══ Supplied data ══

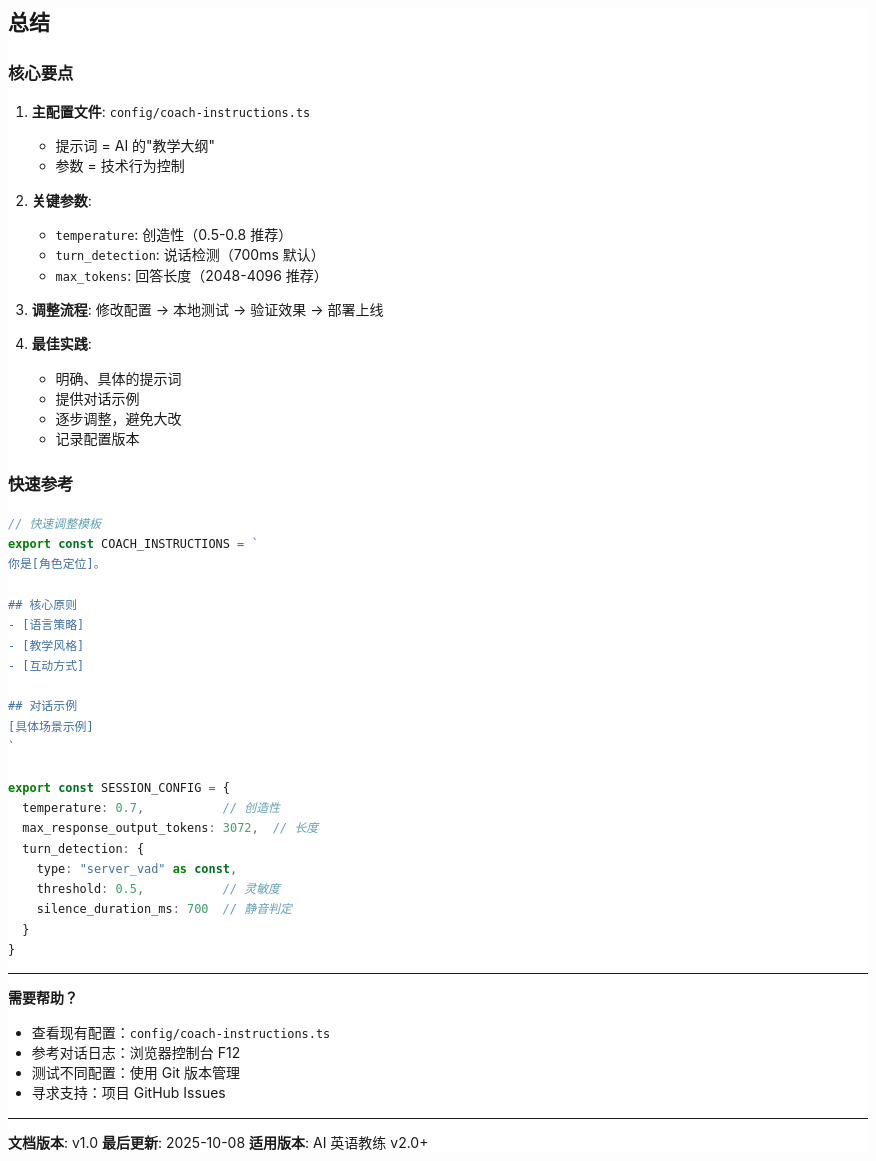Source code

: 
## 总结

### 核心要点

1. **主配置文件**: `config/coach-instructions.ts`
   - 提示词 = AI 的"教学大纲"
   - 参数 = 技术行为控制

2. **关键参数**:
   - `temperature`: 创造性（0.5-0.8 推荐）
   - `turn_detection`: 说话检测（700ms 默认）
   - `max_tokens`: 回答长度（2048-4096 推荐）

3. **调整流程**:
   修改配置 → 本地测试 → 验证效果 → 部署上线

4. **最佳实践**:
   - 明确、具体的提示词
   - 提供对话示例
   - 逐步调整，避免大改
   - 记录配置版本

### 快速参考

```typescript
// 快速调整模板
export const COACH_INSTRUCTIONS = `
你是[角色定位]。

## 核心原则
- [语言策略]
- [教学风格]
- [互动方式]

## 对话示例
[具体场景示例]
`

export const SESSION_CONFIG = {
  temperature: 0.7,           // 创造性
  max_response_output_tokens: 3072,  // 长度
  turn_detection: {
    type: "server_vad" as const,
    threshold: 0.5,           // 灵敏度
    silence_duration_ms: 700  // 静音判定
  }
}
```

---

**需要帮助？**

- 查看现有配置：`config/coach-instructions.ts`
- 参考对话日志：浏览器控制台 F12
- 测试不同配置：使用 Git 版本管理
- 寻求支持：项目 GitHub Issues

---

**文档版本**: v1.0
**最后更新**: 2025-10-08
**适用版本**: AI 英语教练 v2.0+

═══

* Action item: Look over the listing and return each line that holds "export".

* Task solution:
export const COACH_INSTRUCTIONS = `
export const SESSION_CONFIG = {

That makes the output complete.